In a series of sex comedies in the late ‘50s and early ‘60s, Randall was cast as Rock Hudson’s persnickety rival for the affections of Doris Day. These movies’ coyly suggestive tone, marked by a dual obsession with their hero’s dubious sexuality and their heroine’s unassailable virginity, have given them an afterlife as camp monuments to a particular Cold War brand of repressed sexual panic (parodied in last year’s Down With Love, a retro-style romantic comedy with Ewan McGregor and Renée Zellweger, which featured Randall in a cameo role).
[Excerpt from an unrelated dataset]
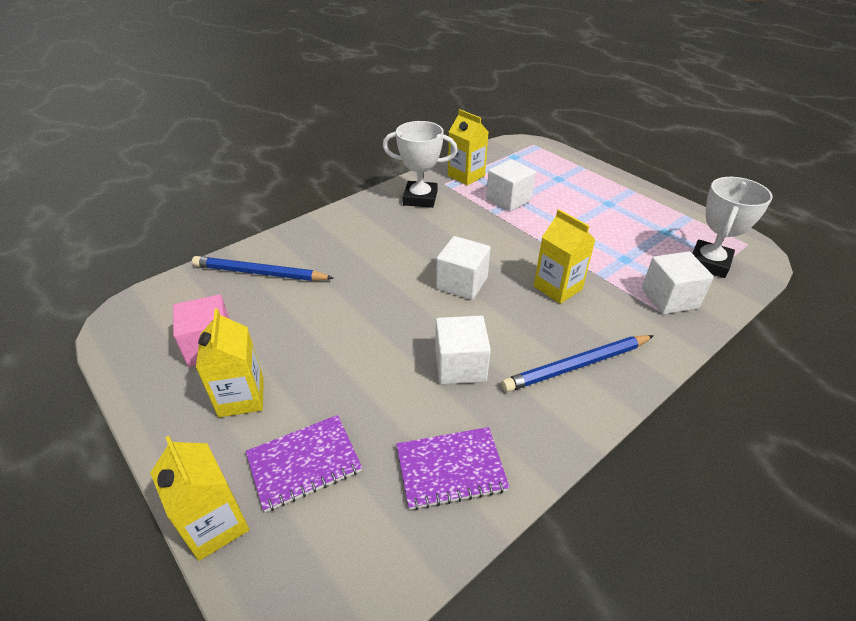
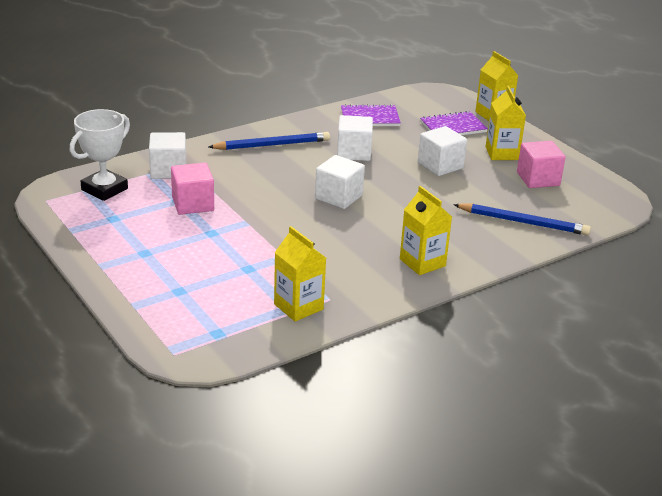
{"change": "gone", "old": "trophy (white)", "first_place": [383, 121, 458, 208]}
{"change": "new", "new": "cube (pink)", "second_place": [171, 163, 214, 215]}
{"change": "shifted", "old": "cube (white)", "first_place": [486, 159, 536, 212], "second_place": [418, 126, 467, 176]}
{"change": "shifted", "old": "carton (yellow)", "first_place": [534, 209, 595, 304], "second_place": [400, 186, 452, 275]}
In Pillow Talk (1959), Randall introduces himself to Rock Hudson’s character with the line, “Need a light, cowboy?” and in Send Me No Flowers (1964), the two men end up sharing a bed together after being kicked out by their wives. (Sample dialogue: “Your feet are cold!” “Why don’t you cut your toenails?”) (Clarification, May 21, 2004: This examples discussed in this passage should have been attributed to Alan Vanneman’s article, “ Tony and Rock Go Down on Doris in Pillow Talk,” published in the online magazine, Bright Lights Film Journal.) Though these films always ended reassuringly with the shoring up of Rock and Doris’ heterosexual happiness, they raised doubts about a character’s sexual orientation, often expressed in the most tortured of circumlocutions. As Hudson explains to Day in Pillow Talk, “There are some men who are just, uh … well, they’ re very devoted to their mothers.”
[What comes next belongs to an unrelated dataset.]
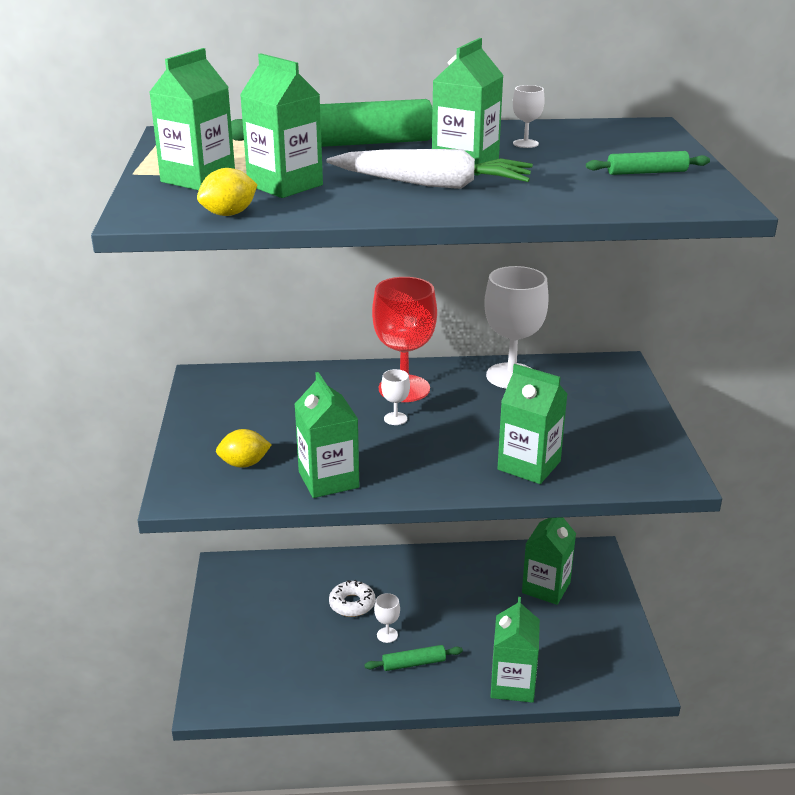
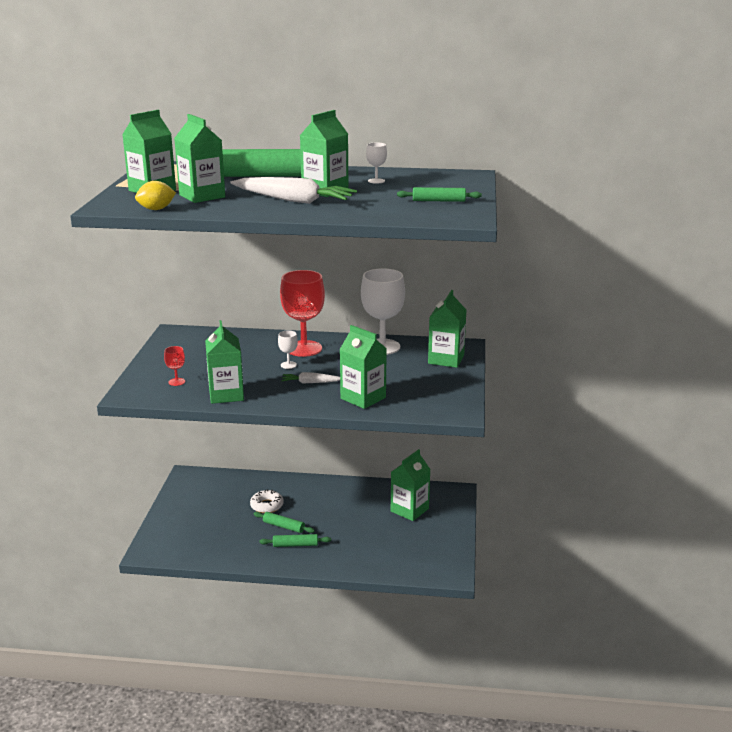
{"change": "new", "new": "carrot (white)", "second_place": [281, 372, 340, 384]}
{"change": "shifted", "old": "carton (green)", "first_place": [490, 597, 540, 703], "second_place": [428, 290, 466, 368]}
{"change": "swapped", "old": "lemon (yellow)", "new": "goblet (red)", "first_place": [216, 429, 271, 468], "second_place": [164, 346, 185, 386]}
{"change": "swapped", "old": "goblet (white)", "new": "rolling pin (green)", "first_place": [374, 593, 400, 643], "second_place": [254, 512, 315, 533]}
Fifteen years later, the Oscar/Felix relationship in The Odd Couple had none of these strained, coy overtones. The question of who slept where was determined from the outset; indeed, Felix was loath to set foot in Oscar’s mythically messy bedroom, with stockings from his latest one-night stand still draped over the headboard. Of course, if slobhood is code for heterosexuality and neatness for homosexuality (a trope that persists today in shows like Queer Eye for the Straight Guy), The Odd Couple might be read as an unconsummated love story between a straight and a gay man. Whatever their preferences in the bedroom, it’s clear that Oscar and Felix are spiritually married, locked together in an almost Beckettian struggle between dependence and autonomy: “It’s your life,” Felix shrugs at one point, when Oscar makes yet another ill-considered decision. “When did you give it back to me?” Oscar parries.

After The Odd Couple ended, Randall appeared in the NBC series Love, Sidney (1981-83), about a lonely commercial artist who took in a single mother (Swoosie Kurtz) and her young daughter (Kaleena Kiff). Though Sidney Shorr is often cited as the first openly gay character on television, the character was actually put back in the closet by the network after the more daring 1980 pilot. In the end, the Sidney of the series was written as a mysteriously celibate bachelor.
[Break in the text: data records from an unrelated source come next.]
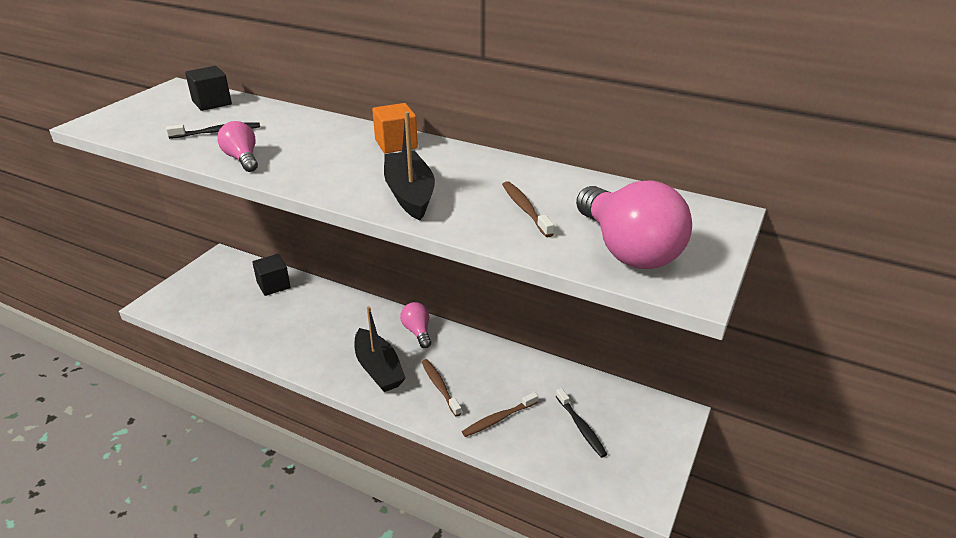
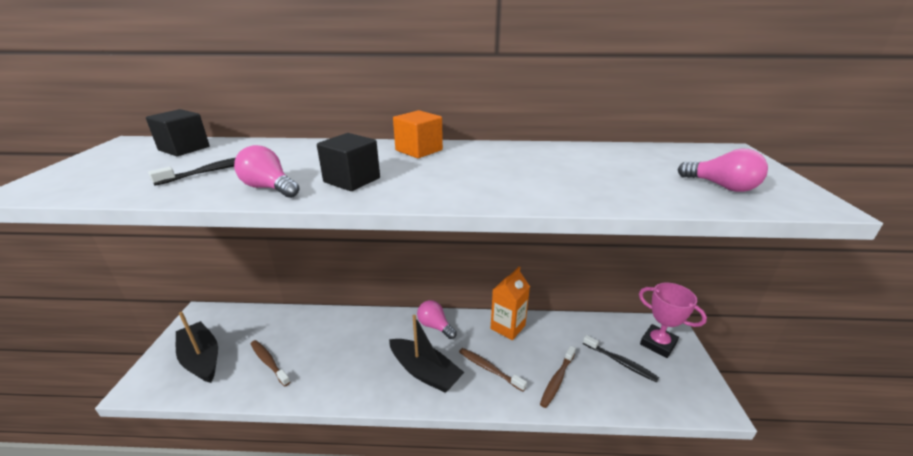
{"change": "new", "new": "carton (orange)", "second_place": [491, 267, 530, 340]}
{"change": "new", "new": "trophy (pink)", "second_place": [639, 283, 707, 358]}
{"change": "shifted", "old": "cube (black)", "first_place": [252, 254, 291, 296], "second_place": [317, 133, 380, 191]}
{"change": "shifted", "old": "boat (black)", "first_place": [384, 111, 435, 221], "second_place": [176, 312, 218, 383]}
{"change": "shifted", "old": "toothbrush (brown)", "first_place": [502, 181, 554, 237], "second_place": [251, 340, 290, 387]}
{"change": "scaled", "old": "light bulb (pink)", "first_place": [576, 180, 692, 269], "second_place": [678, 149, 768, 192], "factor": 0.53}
In his personal life, Randall maintained an old-Hollywood-style discretion about the “truth” of his own and others’ sexual lives. (Rumors circulated around him due to his choice of roles and generally fey style.) He was married twice, once for over 50 years. After his first wife died, he married Heather Hanlan, 50 years his junior, with whom he fathered his first child at the age of 77. Even after Rock Hudson’s much-publicized death from AIDS in 1985, Randall distanced himself from rumors about his friend’s sexuality without ever disputing them outright: “People love to gossip,” was his catchall response when Hudson’s romantic life came up in interviews.

The Odd Couple’s executive producer, Garry Marshall, remembers that Midwestern focus groups were turned off by The Odd Couple because “they thought it was about homosexuals.” Jack Klugman has observed of the show’s existing outtake reels, which show up from time to time at festivals and retrospectives, that “You’ll see a lot of scenes of us kissing and hugging. That’s because the network was concerned people thought Oscar and Felix were gay, and we were trying to make them nervous.” The Odd Couple’s great innovation is not that it bravely trumpeted the presence of gay characters on TV; it’s that it casually rose above the whole question and had a good laugh at the expense of anyone who cared.